[Stored data]
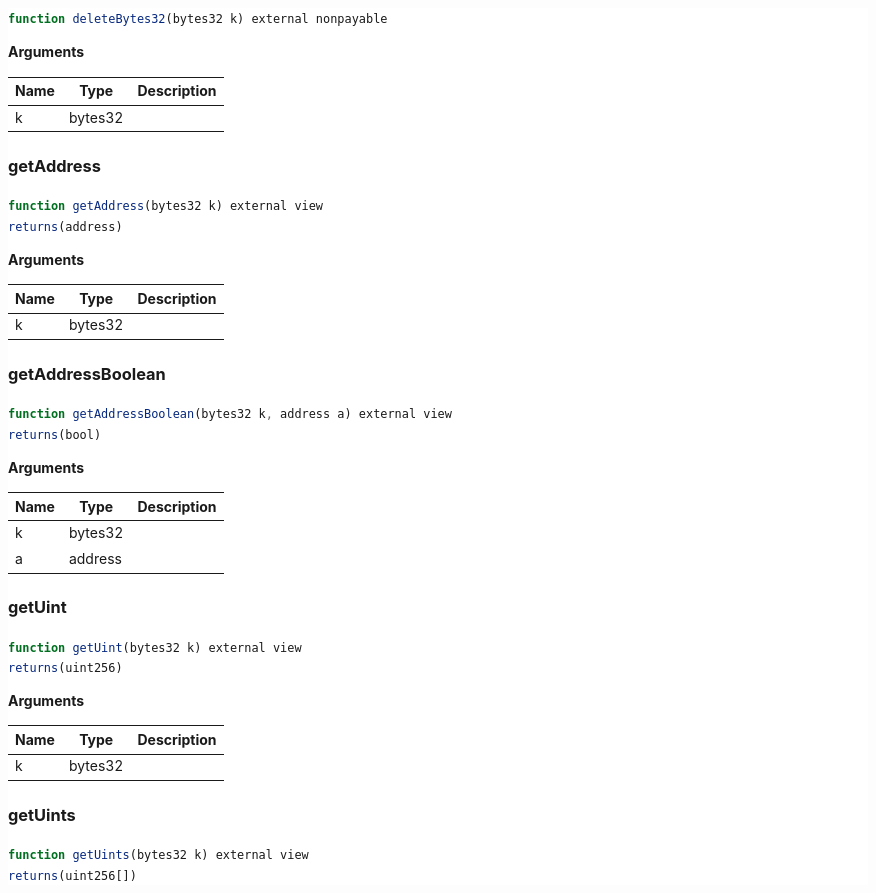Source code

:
 ```js
function deleteBytes32(bytes32 k) external nonpayable
```

**Arguments**

| Name        | Type           | Description  |
| ------------- |------------- | -----|
| k | bytes32 |  | 

### getAddress

```js
function getAddress(bytes32 k) external view
returns(address)
```

**Arguments**

| Name        | Type           | Description  |
| ------------- |------------- | -----|
| k | bytes32 |  | 

### getAddressBoolean

```js
function getAddressBoolean(bytes32 k, address a) external view
returns(bool)
```

**Arguments**

| Name        | Type           | Description  |
| ------------- |------------- | -----|
| k | bytes32 |  | 
| a | address |  | 

### getUint

```js
function getUint(bytes32 k) external view
returns(uint256)
```

**Arguments**

| Name        | Type           | Description  |
| ------------- |------------- | -----|
| k | bytes32 |  | 

### getUints

```js
function getUints(bytes32 k) external view
returns(uint256[])
```
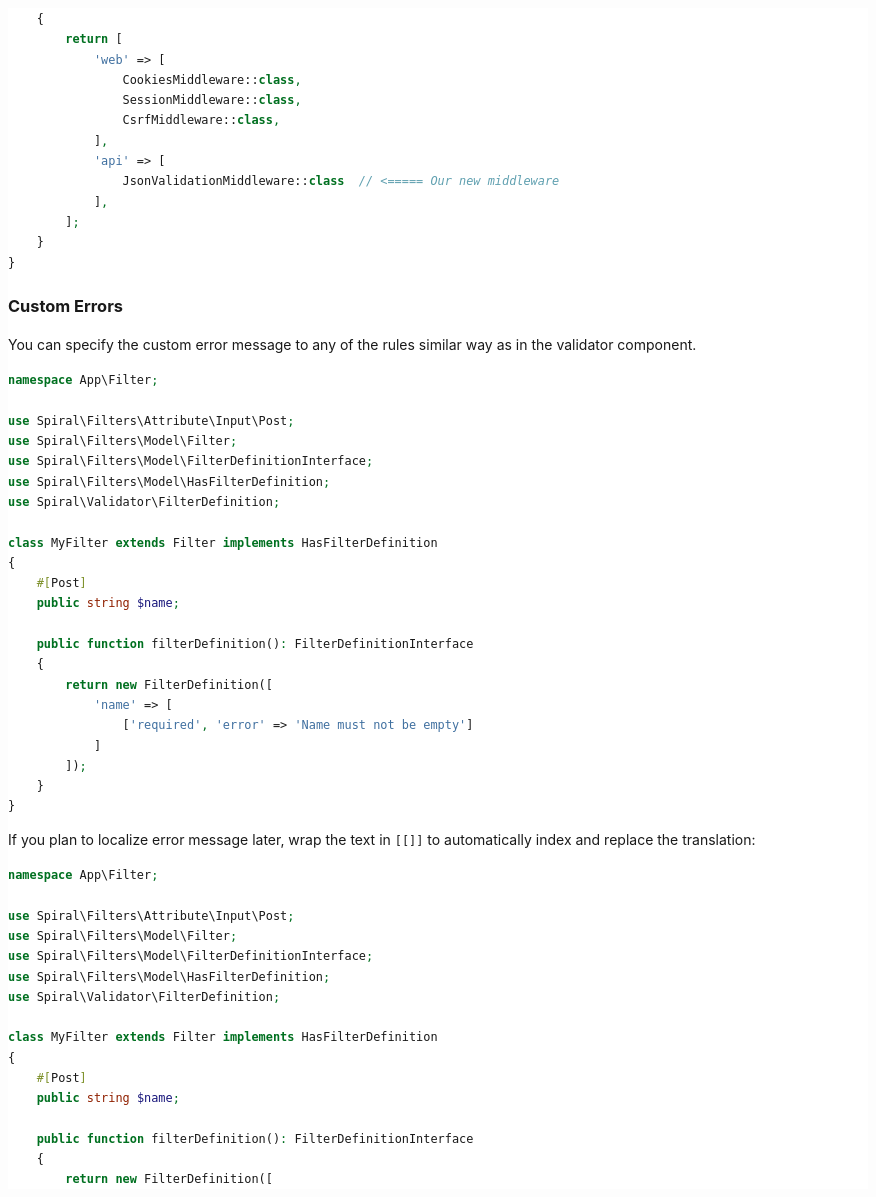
 ```php
    {
        return [
            'web' => [
                CookiesMiddleware::class,
                SessionMiddleware::class,
                CsrfMiddleware::class,
            ],
            'api' => [
                JsonValidationMiddleware::class  // <===== Our new middleware
            ],
        ];
    }
}
```

### Custom Errors

You can specify the custom error message to any of the rules similar way as in the validator component.

```php
namespace App\Filter;

use Spiral\Filters\Attribute\Input\Post;
use Spiral\Filters\Model\Filter;
use Spiral\Filters\Model\FilterDefinitionInterface;
use Spiral\Filters\Model\HasFilterDefinition;
use Spiral\Validator\FilterDefinition;

class MyFilter extends Filter implements HasFilterDefinition
{
    #[Post]
    public string $name;
    
    public function filterDefinition(): FilterDefinitionInterface
    {
        return new FilterDefinition([
            'name' => [
                ['required', 'error' => 'Name must not be empty']
            ]
        ]);
    }
}
```

If you plan to localize error message later, wrap the text in `[[]]` to automatically index and replace the translation:

```php
namespace App\Filter;

use Spiral\Filters\Attribute\Input\Post;
use Spiral\Filters\Model\Filter;
use Spiral\Filters\Model\FilterDefinitionInterface;
use Spiral\Filters\Model\HasFilterDefinition;
use Spiral\Validator\FilterDefinition;

class MyFilter extends Filter implements HasFilterDefinition
{
    #[Post]
    public string $name;
    
    public function filterDefinition(): FilterDefinitionInterface
    {
        return new FilterDefinition([
```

* **TASK TO CARRY OUT**: When copying the records above, please match them exactly but leave out all pictures.

* **ANSWER FOR THIS EXERCISE**:
Source code

:
 ```js
function deleteBytes32(bytes32 k) external nonpayable
```

**Arguments**

| Name        | Type           | Description  |
| ------------- |------------- | -----|
| k | bytes32 |  | 

### getAddress

```js
function getAddress(bytes32 k) external view
returns(address)
```

**Arguments**

| Name        | Type           | Description  |
| ------------- |------------- | -----|
| k | bytes32 |  | 

### getAddressBoolean

```js
function getAddressBoolean(bytes32 k, address a) external view
returns(bool)
```

**Arguments**

| Name        | Type           | Description  |
| ------------- |------------- | -----|
| k | bytes32 |  | 
| a | address |  | 

### getUint

```js
function getUint(bytes32 k) external view
returns(uint256)
```

**Arguments**

| Name        | Type           | Description  |
| ------------- |------------- | -----|
| k | bytes32 |  | 

### getUints

```js
function getUints(bytes32 k) external view
returns(uint256[])
```
 ```php
    {
        return [
            'web' => [
                CookiesMiddleware::class,
                SessionMiddleware::class,
                CsrfMiddleware::class,
            ],
            'api' => [
                JsonValidationMiddleware::class  // <===== Our new middleware
            ],
        ];
    }
}
```

### Custom Errors

You can specify the custom error message to any of the rules similar way as in the validator component.

```php
namespace App\Filter;

use Spiral\Filters\Attribute\Input\Post;
use Spiral\Filters\Model\Filter;
use Spiral\Filters\Model\FilterDefinitionInterface;
use Spiral\Filters\Model\HasFilterDefinition;
use Spiral\Validator\FilterDefinition;

class MyFilter extends Filter implements HasFilterDefinition
{
    #[Post]
    public string $name;
    
    public function filterDefinition(): FilterDefinitionInterface
    {
        return new FilterDefinition([
            'name' => [
                ['required', 'error' => 'Name must not be empty']
            ]
        ]);
    }
}
```

If you plan to localize error message later, wrap the text in `[[]]` to automatically index and replace the translation:

```php
namespace App\Filter;

use Spiral\Filters\Attribute\Input\Post;
use Spiral\Filters\Model\Filter;
use Spiral\Filters\Model\FilterDefinitionInterface;
use Spiral\Filters\Model\HasFilterDefinition;
use Spiral\Validator\FilterDefinition;

class MyFilter extends Filter implements HasFilterDefinition
{
    #[Post]
    public string $name;
    
    public function filterDefinition(): FilterDefinitionInterface
    {
        return new FilterDefinition([
```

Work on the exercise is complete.